Chronic Traumatic Encephalopathy is a degenerative brain disease believed to be caused by repeated blows to the head. The condition is still poorly understood, but has been shown to have affected hundreds of professional football players, including some of the sport’s highest-profile athletes, including Junior Seau, Mike Webster, and Frank Gifford. In the wake of his death ostensibly from colon cancer, Kenny “The Snake” Stabler has been revealed to have joined this unfortunate club. The day after he died, an autopsy showed that Stabler’s brain had shrunk to under the three pound normal human brain weight. Doctors conducting the examination noted the presence of severe and widespread lesions, “affecting many regions of the brain.”
Stabler was the NFL’s most valuable player in 1974 and led the Raiders to their first Super Bowl title two seasons later. He ended his 15-year pro football career with the New Orleans Saints in 1984. As the Times points out, quarterbacks receive more protection from hits than most players. Indeed, the NFL has special rules to discourage severe blows to players in the most important position on the field. Stabler’s diagnosis further suggests that no non-kicker position in football is immune from progressive brain damage linked to hits to the head, both concussive and subconcussive.

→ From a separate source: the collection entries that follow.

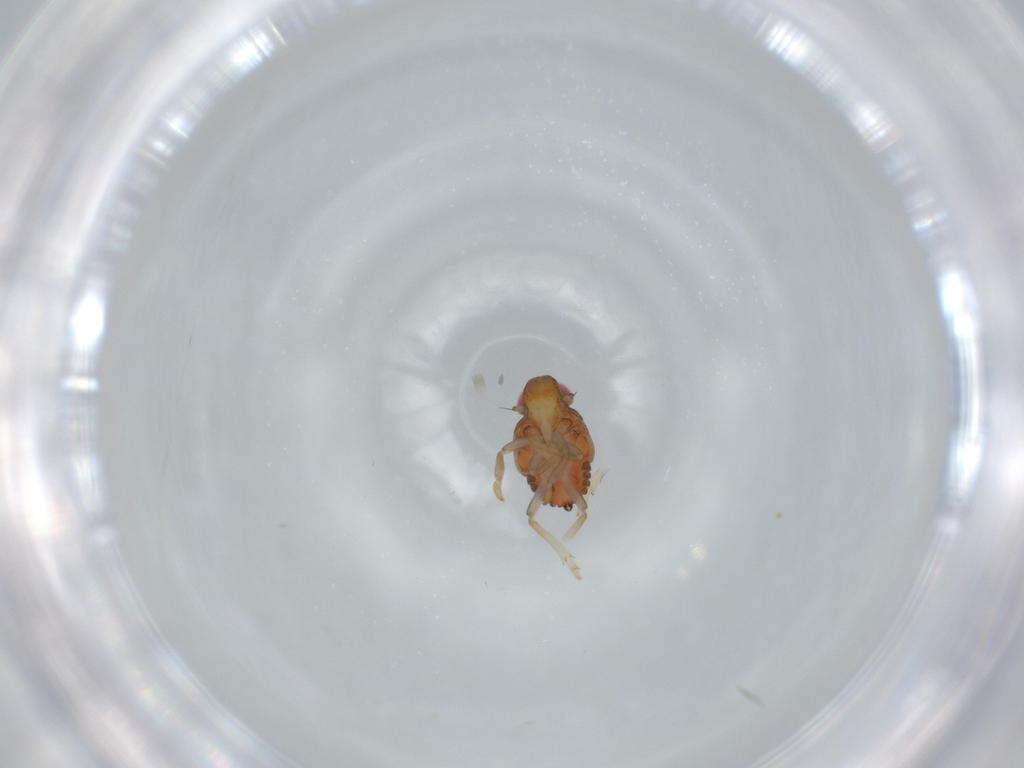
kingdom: Animalia
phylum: Arthropoda
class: Insecta
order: Hemiptera
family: Issidae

Stabler is the seventh former NFL quarterback found to have had CTE by Boston University, which says it has found the disease in 96% (90 of the 94) of the former NFL players it has examined. Because CTE can be diagnosed only posthumously, and most brains are not examined for the disease, incidence rates among athletes and nonathletes are difficult to ascertain. Symptoms of CTE resemble those of Alzheimer’s disease and dementia, including memory loss, confusion, impulsiveness and depression. For decades, the NFL fought research by independent experts connecting brain trauma to long-term cognitive impairment. Only recently, long after Stabler’s career ended, has the league begun to publicly acknowledge it has a serious problem.
Ironically, Stabler’s long career may well have contributed to furthering the progression of his CTE. Researchers have noted a pattern connecting the severity of a player’s brain injuries with the duration of their professional athletic career.
In Stabler’s final years, his family recognized a rapid decline in his cognitive functions. Several symptoms (not all conclusively attributable to CTE) began to appear quickly, beginning with Stabler’s complaints of a high-pitched ringing in his head. In his final year, he once gritted his teeth so hard that he broke a bridge in his mouth and had to get dental implants. As the Times reported,
Noise and bright lights became [Stabler’s] enemies. A lifelong lover of music, Stabler stopped listening to the radio in the car, choosing to drive hours in silence. He increasingly complained about the clanging of kitchen dishes and the volume of the television. Family and friends found him repeating himself, sharing stories privately or during public events that he had told just minutes before. He lost his sense of direction, pointing north when he spoke about the coast just a few miles south of his home in Gulfport, Miss. Driving, he became flustered at four-way stop signs.